Nov 16 2021, 10:43 pm

BC’s Search and Rescue (SAR) teams that usually field calls about lost hikers on backcountry trails are facing a slew of new assignments this week helping people trapped by flooding.

“This was a bit of an unprecedented event,” Dwight Yochim, senior manager with the BC SAR Association, told Daily Hive.

Ridge Meadows Search and Rescue helped a person get out of their flooded home in Mission, BC on Monday night, with the team donning waterproof clothing and carrying an inflatable boat across the flooded street.

North Shore Rescue also used their longline skills to help people in flooded Abbotsford.

A record-breaking atmospheric river dumped a month’s worth of rain over Southern BC this weekend, causing mudslides that washed away highways and flooding that’s forced entire cities to be evacuated.

Over the last 48 hours, SAR teams have been called out to find people stuck up forest service roads in mountain passes, search for people carried away in mudslides, and airlift drivers out who were trapped between two landslides on Highway 7.

That’s in addition to going door-to-door in the flooded Fraser Valley.

“Calls are coming in constantly,” Yochim said. “People aren’t just on the highways.

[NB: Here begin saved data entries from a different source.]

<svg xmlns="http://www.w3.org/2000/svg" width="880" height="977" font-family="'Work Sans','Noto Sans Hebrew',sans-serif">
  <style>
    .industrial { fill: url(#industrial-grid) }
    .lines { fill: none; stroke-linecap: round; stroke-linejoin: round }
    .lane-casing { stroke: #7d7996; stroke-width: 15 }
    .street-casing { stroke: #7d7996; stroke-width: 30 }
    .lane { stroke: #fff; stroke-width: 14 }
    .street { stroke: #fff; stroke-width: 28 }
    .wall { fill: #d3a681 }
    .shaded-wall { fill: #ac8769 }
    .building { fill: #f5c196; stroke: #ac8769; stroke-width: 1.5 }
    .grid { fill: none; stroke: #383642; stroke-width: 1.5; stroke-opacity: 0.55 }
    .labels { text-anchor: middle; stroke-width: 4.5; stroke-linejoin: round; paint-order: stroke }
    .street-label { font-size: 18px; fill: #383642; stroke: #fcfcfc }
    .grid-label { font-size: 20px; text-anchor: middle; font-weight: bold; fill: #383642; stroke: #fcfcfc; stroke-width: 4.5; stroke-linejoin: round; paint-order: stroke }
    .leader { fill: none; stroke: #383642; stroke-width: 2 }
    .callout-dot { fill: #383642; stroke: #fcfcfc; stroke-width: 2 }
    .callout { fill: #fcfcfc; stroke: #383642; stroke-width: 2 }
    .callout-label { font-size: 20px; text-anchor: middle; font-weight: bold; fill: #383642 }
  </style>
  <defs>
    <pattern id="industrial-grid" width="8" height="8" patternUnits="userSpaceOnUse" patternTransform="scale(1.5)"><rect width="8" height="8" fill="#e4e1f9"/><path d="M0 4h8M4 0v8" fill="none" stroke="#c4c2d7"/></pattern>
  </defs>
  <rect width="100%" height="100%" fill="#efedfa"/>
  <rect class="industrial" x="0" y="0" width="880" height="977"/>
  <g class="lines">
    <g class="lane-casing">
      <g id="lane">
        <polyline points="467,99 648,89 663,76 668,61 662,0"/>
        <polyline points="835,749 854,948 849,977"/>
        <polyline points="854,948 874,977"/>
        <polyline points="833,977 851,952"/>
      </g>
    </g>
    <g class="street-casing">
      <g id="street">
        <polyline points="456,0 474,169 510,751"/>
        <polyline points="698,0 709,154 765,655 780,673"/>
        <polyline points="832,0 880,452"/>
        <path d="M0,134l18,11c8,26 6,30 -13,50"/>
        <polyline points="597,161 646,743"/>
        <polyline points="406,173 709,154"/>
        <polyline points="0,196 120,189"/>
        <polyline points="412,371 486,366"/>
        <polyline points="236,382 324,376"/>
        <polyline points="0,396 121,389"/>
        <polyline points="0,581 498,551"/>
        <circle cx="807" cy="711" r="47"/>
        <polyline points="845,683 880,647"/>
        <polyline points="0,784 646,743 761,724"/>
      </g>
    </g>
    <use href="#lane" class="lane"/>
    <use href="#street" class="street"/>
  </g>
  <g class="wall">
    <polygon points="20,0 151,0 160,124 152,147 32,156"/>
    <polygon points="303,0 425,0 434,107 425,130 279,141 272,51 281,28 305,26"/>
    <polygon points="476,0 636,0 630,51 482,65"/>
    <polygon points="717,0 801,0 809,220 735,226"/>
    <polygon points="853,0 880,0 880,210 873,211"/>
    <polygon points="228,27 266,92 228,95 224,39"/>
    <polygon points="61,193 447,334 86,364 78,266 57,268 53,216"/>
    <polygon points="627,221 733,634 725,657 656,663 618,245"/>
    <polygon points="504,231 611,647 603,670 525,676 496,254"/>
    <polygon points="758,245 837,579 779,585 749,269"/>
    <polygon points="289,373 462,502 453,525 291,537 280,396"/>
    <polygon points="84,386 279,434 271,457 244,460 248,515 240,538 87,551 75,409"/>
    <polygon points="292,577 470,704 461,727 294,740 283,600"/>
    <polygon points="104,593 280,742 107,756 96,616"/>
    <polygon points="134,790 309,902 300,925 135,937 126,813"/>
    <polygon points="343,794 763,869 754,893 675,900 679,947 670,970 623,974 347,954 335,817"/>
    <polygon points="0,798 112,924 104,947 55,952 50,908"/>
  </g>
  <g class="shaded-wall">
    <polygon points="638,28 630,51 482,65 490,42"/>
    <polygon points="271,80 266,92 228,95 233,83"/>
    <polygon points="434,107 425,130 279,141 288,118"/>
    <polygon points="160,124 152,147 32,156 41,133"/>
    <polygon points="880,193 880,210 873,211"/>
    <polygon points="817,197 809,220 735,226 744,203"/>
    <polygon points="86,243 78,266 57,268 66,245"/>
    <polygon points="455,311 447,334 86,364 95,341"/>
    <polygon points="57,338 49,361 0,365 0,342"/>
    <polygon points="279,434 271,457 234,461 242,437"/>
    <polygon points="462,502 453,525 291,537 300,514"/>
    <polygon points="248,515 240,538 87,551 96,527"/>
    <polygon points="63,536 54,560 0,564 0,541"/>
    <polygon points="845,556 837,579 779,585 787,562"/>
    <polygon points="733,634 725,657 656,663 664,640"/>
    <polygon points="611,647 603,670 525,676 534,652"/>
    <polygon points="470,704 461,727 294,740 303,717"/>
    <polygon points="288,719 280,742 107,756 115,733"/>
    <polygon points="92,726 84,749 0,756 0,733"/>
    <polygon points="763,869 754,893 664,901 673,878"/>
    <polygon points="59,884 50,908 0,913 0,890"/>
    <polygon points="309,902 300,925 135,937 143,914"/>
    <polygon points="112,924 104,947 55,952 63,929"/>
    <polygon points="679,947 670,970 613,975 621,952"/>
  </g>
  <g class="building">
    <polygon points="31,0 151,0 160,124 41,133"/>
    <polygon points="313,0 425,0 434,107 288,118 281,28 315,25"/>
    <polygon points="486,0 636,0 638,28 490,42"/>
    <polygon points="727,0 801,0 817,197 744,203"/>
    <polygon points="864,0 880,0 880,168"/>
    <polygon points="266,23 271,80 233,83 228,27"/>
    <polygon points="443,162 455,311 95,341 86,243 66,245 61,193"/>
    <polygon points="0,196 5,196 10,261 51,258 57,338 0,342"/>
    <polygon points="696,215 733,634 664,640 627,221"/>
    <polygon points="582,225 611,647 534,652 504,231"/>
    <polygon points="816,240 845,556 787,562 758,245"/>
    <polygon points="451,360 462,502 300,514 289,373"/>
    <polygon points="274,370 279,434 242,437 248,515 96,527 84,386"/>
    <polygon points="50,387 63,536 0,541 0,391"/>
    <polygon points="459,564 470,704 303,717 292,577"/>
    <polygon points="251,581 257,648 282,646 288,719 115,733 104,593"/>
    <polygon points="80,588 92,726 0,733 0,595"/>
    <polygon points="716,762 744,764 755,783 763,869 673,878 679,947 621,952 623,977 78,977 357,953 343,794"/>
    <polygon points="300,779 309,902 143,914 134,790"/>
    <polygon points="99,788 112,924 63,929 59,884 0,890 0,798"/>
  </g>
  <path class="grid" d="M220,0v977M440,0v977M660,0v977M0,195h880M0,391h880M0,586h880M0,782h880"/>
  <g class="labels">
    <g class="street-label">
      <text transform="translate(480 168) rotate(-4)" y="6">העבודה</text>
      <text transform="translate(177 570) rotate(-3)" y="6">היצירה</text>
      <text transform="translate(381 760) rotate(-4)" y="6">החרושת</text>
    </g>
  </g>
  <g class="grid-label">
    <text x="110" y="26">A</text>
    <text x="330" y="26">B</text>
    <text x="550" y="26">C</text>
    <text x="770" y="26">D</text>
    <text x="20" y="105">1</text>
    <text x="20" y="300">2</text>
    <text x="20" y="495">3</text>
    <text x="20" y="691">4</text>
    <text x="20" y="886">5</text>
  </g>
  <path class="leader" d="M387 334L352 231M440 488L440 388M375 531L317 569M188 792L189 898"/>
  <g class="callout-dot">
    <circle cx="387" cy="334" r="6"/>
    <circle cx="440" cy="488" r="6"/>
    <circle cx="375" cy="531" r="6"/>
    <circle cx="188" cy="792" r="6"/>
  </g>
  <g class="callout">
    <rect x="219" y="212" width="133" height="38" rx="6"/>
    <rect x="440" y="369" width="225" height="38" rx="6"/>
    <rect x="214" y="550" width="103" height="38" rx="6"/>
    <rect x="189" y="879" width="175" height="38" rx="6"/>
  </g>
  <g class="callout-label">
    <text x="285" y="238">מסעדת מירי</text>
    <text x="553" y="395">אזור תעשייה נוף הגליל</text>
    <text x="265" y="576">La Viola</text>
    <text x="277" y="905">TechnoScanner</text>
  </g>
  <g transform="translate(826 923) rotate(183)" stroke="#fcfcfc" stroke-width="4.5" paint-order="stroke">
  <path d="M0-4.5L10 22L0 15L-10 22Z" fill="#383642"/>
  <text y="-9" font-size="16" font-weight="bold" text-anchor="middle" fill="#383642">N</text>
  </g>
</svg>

They’re on the backroads trapped … there are now stories of cars being swept over some of the banks.”

He asked that stranded individuals and their relatives call 911 to be routed the closest appropriate emergency responders.

He also advised people not trust Google Maps or Apple Maps, because he’s heard they’re routing people up closed mountain roads with the major highways all closed.

“The Lower Mainland is cut off from the rest of the province. There’s no way out.”

He anticipates people will need help for many days to come, and calls will keep the province’s 3,000 SAR volunteers and paid rescuers very busy.